1. Dice tubes are standard items. If the production concept includes the possibility of a smaller format (as opposed to the ginormous two-handed "emperor's decree" scroll), then a tube about 8" long might be easy to bring into the design. I dunno about the document itself.

2. Wasn't there a pirate boardgame about six or eight years ago that came rolled-up in a tube - basically a cloth treasure map? I did some desultory searching but you can just imagine what you get when you type "pirate game" into a search engine. It was pretty high-end, though.

Best, Ron

David Artman:
Printing and cutting: trivial, but likely expensive due to non-standard handling of the press output.
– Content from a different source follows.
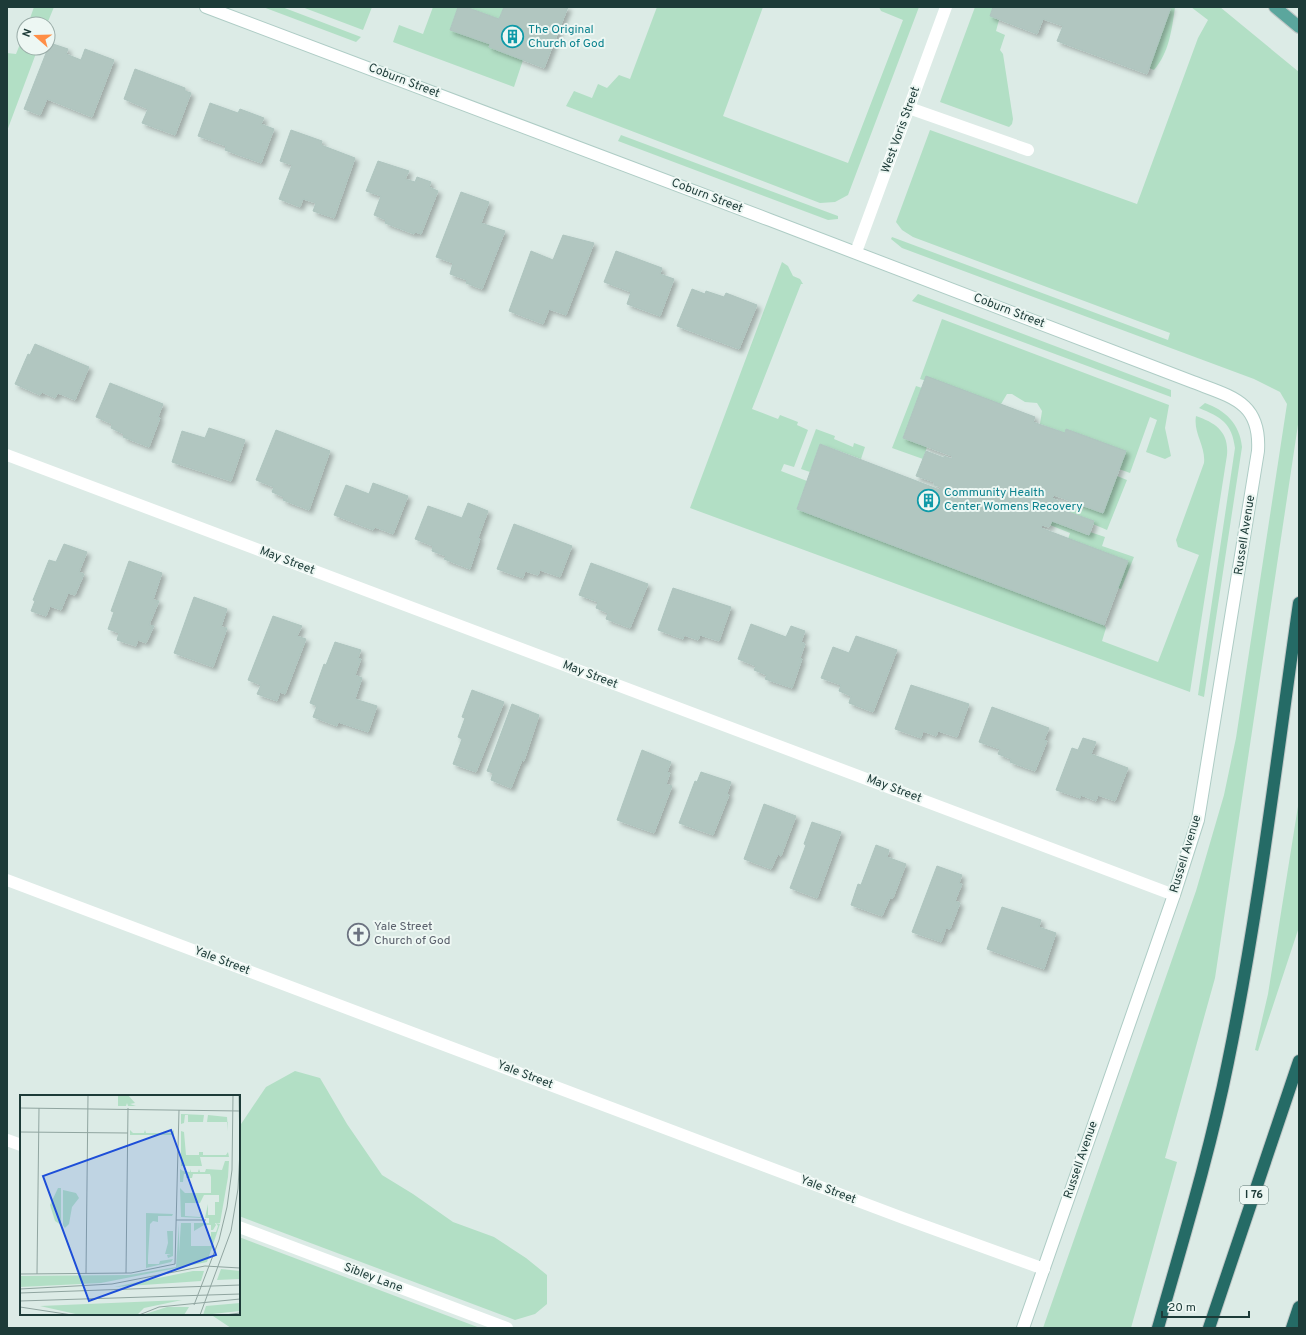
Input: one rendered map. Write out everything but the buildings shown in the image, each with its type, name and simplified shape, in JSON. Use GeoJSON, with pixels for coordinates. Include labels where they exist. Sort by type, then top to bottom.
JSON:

But, yeah, most web presses could print a scroll 60" wide and, like, thousands of feet long.

Rolling: not so trivial. In fact, the printer is likely to want to just send you flats and let you do the rolling and tube stuffing.

Tube printing: trivial. Track down a press that does packaging.

Layout: Hmmm..... at first blush, I think a highly formal, linear-process game would work well. Something in which the need for rules references "advances" in a way that takes advantage of the roll-out/roll-up handling of a scroll. I'd favor a left-to-right orientation over a top-to-bottom, but that's just an instinct about ease of use at a table. Obviously, any game which is effectively memorized after first or second reading would work, too--very little or no reason to use the scroll for reference. And it could be, maybe, cool in a game which requires simultaneous reference--folks sitting side-by-side, to reference stuff at different stages of the scroll (frex: a script of some sort, where GM uses one ref and Player uses another, a bit further down the scroll).